Here is my test generator code:
test_generator=test_datagen.flow_from_dataframe(
dataframe=df_test,
directory=img_dir,
x_col="filename",
y_col="label",
batch_size=32,
seed=42,
shuffle=False,
class_mode="categorical",
target_size=(img_size,img_size))
Why does batch_size
parameter still matter after you create the generator:
Found 229 validated image filenames belonging to 2 classes.

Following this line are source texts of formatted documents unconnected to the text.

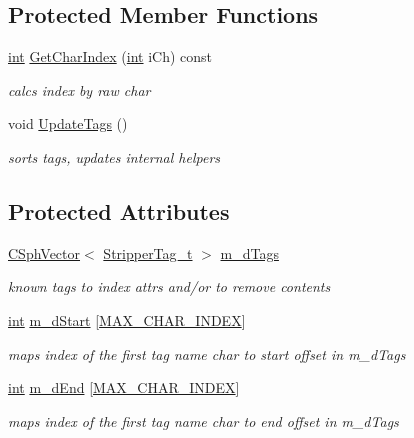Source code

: \subsection*{Protected Member Functions}
\begin{DoxyCompactItemize}
\item 
\hyperlink{sphinxexpr_8cpp_a4a26e8f9cb8b736e0c4cbf4d16de985e}{int} \hyperlink{classCSphHTMLStripper_a2f92681fa28b7f76095b1b98192fb1bc}{Get\-Char\-Index} (\hyperlink{sphinxexpr_8cpp_a4a26e8f9cb8b736e0c4cbf4d16de985e}{int} i\-Ch) const 
\begin{DoxyCompactList}\small\item\em calcs index by raw char \end{DoxyCompactList}\item 
void \hyperlink{classCSphHTMLStripper_a66f37d6ef201ef02f509df01e9806c28}{Update\-Tags} ()
\begin{DoxyCompactList}\small\item\em sorts tags, updates internal helpers \end{DoxyCompactList}\end{DoxyCompactItemize}
\subsection*{Protected Attributes}
\begin{DoxyCompactItemize}
\item 
\hyperlink{classCSphVector}{C\-Sph\-Vector}$<$ \hyperlink{structCSphHTMLStripper_1_1StripperTag__t}{Stripper\-Tag\-\_\-t} $>$ \hyperlink{classCSphHTMLStripper_a49a2ccd3e42cbc5799cb3026448813ab}{m\-\_\-d\-Tags}
\begin{DoxyCompactList}\small\item\em known tags to index attrs and/or to remove contents \end{DoxyCompactList}\item 
\hyperlink{sphinxexpr_8cpp_a4a26e8f9cb8b736e0c4cbf4d16de985e}{int} \hyperlink{classCSphHTMLStripper_a2022427fa6d9f73889a1444f59da8428}{m\-\_\-d\-Start} \mbox{[}\hyperlink{classCSphHTMLStripper_acb1842ca8b483ff8df6ea3648fbca5ff}{M\-A\-X\-\_\-\-C\-H\-A\-R\-\_\-\-I\-N\-D\-E\-X}\mbox{]}
\begin{DoxyCompactList}\small\item\em maps index of the first tag name char to start offset in m\-\_\-d\-Tags \end{DoxyCompactList}\item 
\hyperlink{sphinxexpr_8cpp_a4a26e8f9cb8b736e0c4cbf4d16de985e}{int} \hyperlink{classCSphHTMLStripper_af3293a9a7026540726a7ef9cce2a3c15}{m\-\_\-d\-End} \mbox{[}\hyperlink{classCSphHTMLStripper_acb1842ca8b483ff8df6ea3648fbca5ff}{M\-A\-X\-\_\-\-C\-H\-A\-R\-\_\-\-I\-N\-D\-E\-X}\mbox{]}
\begin{DoxyCompactList}\small\item\em maps index of the first tag name char to end offset in m\-\_\-d\-Tags \end{DoxyCompactList}\end{DoxyCompactItemize}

For example, the shape of the array after the generator is created is limited to 32 - the batch size:
x_test, y_test = test_generator.next()
here is the shape of x_test
, I'm assuming this is the array with the actual image data:
>>> print(x_test.shape)
(32, 224, 224, 3)
This is the result when I compare it to the length of the predictions:
print(len(x_test)) #32
print(len(y_test)) #32
print(len(pred)) #229
Since the size of the y_test
is vastly different than the predictions, I'm having difficulty doing any sort of comparisons. The y_test
is directly related to the test_generator
that has the batch size set at 32.
The test generator labels seems to have the right number of elements:
test_generator.labels
[0, 0, 0, 0, 1, 1, 0, 1, 1, 0, 1, 1, 0, 0, 0, 1, 0, 1, 0, 0, 0, 1, 0, 1, 1, 0, 0, 0, 1, 0, 0, 0, 1, 0........
So why is the shape of x_test
only 32? I am obviously thinking incorrectly that it should be 229, since there are 229 samples, 229 labels?
As the docs here state, what a generator returns is:
A DataFrameIterator yielding tuples of (x, y) where x is a numpy array containing a batch of images with shape (batch_size, target_size, channels) and y is a numpy array of corresponding labels.
So, test_generator
is a DataFrameIterator
, which each time you call it, it will give you a batch of images with shape (32, 224, 224, 3)
. Therefore you are thinking incorrectly that it should be 229, since there are 229 samples. Each time it will give you a batch of 32 images out of 229 sample.